Un hélicoptère mouline dans le ciel pour désespérément localiser les groupes d'insurgés très mobiles. Déguisés. Emmitouflés sous les capuches virgulées de dieu Nike.
Les voisins sont déjà sur le parking, les uns pour extirper leurs véhicules avant une mort certaine, les autres pour égrener une prière de l'absent au-dessus de son rêve transformé en amas de ferraille calcinée.
La fumée monte, noire, dense, gluante à l'assaut des bâtiments, elle s'infiltre par les pores des murs, elle s'en va caresser les meubles récupérés dans les poubelles, les fleurs en plastiques, les fripes nichées dans les placards lépreux. La fumée va se coucher sur les lits de misère et dans les poumons des enfants ébahis.
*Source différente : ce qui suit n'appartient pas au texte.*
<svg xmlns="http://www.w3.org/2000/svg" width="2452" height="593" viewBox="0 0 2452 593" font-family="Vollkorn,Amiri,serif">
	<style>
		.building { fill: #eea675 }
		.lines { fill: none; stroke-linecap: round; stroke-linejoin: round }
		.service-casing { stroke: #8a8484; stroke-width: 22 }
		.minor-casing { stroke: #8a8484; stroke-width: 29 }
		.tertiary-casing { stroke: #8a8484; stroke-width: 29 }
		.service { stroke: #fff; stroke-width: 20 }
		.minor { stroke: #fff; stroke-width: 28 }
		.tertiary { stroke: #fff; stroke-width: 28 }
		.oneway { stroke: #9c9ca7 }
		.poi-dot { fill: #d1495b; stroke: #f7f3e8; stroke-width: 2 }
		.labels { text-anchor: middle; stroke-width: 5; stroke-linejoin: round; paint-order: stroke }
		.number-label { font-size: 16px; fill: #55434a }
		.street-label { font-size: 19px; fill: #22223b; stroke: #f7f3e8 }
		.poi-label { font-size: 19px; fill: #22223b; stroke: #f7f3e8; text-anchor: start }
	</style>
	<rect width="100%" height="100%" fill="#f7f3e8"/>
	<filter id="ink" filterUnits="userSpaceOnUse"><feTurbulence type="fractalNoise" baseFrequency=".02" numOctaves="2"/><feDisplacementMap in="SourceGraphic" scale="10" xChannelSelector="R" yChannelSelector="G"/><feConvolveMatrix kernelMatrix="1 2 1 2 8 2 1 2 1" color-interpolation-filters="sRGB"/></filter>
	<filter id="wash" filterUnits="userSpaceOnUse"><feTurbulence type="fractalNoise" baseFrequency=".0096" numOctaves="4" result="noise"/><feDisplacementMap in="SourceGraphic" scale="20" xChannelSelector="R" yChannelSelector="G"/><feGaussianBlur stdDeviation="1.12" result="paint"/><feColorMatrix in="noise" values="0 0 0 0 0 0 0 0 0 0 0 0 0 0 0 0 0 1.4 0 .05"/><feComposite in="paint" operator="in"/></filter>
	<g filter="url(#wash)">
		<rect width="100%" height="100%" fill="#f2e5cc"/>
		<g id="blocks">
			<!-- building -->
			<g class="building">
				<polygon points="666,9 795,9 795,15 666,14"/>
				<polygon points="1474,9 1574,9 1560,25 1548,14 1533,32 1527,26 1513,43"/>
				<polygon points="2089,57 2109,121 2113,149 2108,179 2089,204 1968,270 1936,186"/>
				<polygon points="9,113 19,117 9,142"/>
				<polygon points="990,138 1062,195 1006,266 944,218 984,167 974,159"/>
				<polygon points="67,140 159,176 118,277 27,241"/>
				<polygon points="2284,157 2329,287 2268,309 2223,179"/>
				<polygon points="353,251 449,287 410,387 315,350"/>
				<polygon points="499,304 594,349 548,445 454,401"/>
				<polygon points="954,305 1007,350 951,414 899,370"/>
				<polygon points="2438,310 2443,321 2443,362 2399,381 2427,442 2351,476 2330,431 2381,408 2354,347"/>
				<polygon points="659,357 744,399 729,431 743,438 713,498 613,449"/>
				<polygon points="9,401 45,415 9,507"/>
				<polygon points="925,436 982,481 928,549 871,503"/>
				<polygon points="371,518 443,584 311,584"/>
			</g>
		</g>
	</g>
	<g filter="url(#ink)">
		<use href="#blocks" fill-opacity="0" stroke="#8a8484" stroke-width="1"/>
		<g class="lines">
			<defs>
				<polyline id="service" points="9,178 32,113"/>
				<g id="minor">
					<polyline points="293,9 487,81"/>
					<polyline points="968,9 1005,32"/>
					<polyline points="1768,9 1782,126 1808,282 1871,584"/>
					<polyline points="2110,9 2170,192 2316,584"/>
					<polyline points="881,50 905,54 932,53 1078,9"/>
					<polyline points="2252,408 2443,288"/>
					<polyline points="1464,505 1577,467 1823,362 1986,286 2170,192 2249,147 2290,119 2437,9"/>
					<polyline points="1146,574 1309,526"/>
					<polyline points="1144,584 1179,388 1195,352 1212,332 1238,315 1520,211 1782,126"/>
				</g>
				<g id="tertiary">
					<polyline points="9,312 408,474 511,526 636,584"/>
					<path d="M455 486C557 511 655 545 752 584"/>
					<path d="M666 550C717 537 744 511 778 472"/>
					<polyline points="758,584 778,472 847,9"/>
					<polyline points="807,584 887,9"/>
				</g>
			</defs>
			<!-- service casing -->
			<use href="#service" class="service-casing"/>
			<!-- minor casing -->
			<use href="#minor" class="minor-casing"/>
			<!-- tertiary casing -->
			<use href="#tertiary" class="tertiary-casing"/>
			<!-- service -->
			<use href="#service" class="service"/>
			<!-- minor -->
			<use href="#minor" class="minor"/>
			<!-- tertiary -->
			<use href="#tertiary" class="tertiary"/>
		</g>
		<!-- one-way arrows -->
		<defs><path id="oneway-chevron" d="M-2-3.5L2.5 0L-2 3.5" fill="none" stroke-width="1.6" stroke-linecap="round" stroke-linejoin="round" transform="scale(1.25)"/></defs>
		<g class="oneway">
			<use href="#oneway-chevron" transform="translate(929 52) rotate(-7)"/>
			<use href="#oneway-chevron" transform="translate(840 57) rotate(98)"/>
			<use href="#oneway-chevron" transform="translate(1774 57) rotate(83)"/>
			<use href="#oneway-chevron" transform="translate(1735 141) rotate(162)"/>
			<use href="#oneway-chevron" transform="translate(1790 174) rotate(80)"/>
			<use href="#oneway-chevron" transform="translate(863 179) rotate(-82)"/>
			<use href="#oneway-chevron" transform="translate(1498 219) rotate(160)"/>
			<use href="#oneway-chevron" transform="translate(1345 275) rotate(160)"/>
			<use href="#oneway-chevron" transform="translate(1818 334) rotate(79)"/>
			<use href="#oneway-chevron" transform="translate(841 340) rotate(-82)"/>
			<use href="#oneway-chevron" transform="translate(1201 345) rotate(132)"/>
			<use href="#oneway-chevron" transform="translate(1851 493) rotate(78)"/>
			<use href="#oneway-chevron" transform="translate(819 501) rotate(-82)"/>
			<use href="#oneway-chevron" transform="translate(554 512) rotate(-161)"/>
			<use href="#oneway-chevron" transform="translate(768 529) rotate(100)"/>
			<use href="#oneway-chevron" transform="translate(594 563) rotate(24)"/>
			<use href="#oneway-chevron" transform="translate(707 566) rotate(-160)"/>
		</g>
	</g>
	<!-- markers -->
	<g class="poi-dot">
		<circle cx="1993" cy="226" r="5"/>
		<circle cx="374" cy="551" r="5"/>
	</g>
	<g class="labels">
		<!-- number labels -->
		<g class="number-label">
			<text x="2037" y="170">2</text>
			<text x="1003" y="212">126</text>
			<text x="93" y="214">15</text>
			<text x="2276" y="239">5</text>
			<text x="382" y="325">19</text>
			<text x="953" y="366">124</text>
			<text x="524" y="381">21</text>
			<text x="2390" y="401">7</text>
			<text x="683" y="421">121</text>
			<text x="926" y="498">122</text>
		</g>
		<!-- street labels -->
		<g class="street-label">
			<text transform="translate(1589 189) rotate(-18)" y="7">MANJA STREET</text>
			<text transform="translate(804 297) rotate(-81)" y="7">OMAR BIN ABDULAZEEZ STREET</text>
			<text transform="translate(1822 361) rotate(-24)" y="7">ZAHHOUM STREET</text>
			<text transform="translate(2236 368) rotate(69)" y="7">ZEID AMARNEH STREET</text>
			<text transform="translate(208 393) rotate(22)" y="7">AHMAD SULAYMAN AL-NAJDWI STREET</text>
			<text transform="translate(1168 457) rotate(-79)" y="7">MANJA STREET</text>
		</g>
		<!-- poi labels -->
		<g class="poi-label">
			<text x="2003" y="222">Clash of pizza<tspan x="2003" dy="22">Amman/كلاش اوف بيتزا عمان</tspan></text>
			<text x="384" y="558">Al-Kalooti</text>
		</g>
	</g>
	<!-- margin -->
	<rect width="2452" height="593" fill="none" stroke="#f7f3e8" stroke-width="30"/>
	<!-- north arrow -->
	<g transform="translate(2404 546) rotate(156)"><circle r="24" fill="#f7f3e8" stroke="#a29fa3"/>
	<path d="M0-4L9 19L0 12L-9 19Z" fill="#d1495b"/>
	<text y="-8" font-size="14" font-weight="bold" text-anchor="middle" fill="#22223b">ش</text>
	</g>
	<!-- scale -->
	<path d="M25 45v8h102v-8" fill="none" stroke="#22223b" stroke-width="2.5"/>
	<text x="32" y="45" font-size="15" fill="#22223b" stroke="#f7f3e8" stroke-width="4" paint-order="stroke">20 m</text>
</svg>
La voiture de Leïla, — une érémiste de première génération— crame. C'est une vieille “Clio” qui permettait au mari de ramener la pitance de la famille qui agonise. Demain, l'homme sera au chômage. Le gardien de la cité, un Marocain, court dans tous les sens. Il a un extincteur à la main. En tout, il en a cinq à la maison. Insuffisant pour mouiller la colère des jeunes. On dit racaille. Salutaire tout de même pour éteindre le feu qui a commencé à manger le fourgon de Aziz, un artisan kabyle et néanmoins Drancéen qui habite le bâtiment.
Il est en survêtement et en rage. Sa femme est à ses côtés, en rage. Son gagne-pain a été bien rogné par le feu mais il est sauf. Karim, 14 ans, deux fois redoublant au collège Paul-Langevin de Drancy habite la même cage d'escalier que lui.
C'est lui qui a jeté le cocktail Molotov qui a mis le feu à la cabine de son camion.
Sous son camouflage de fortune, Aziz a décelé ses traits et sa haine. Il lui saute dessus et le tabasse. Le jeune ne peut expliquer son geste. Il n'a pas d'arguments. Où trouver les mots pour dire les avenirs pliés ?
“Guerre Ethnique”
Le jeune qui, quelques minutes auparavant, se sentait lion, entouré des siens et ceint de flacons remplis d'essence, n'est plus que peur...
Ainsi sont les jeunes qui rasent leur lit, ils foncent dans le mur. Sans guide. Aziz n'ira pas au bout de sa logique. Il voulait séquestrer la dizaine de jeunes qui ont pris la cité en otage dans les restes de son fourgon pour y mettre... le feu !
Les rares Français rescapés de la première fournée de locataires installés ici dans les années 60 osent quelques commentaires. “C'est quand même malheureux, on vivait bien ensemble. Ce n'est pas ces dégradations qui vont régler les problèmes du chômage. On est tous dans la masse. N'empêche on ne casse rien. La seule solution, c'est l'armée, le couvre-feu”. Les mots durs, crus sont dits. Insurrection. Révolte. Révolution. Guerre. Guérilla... Bagdad, Abidjan, Djennine, Caracas… Les ires se conjuguent et se rejoignent au cœur de la ville des lumières.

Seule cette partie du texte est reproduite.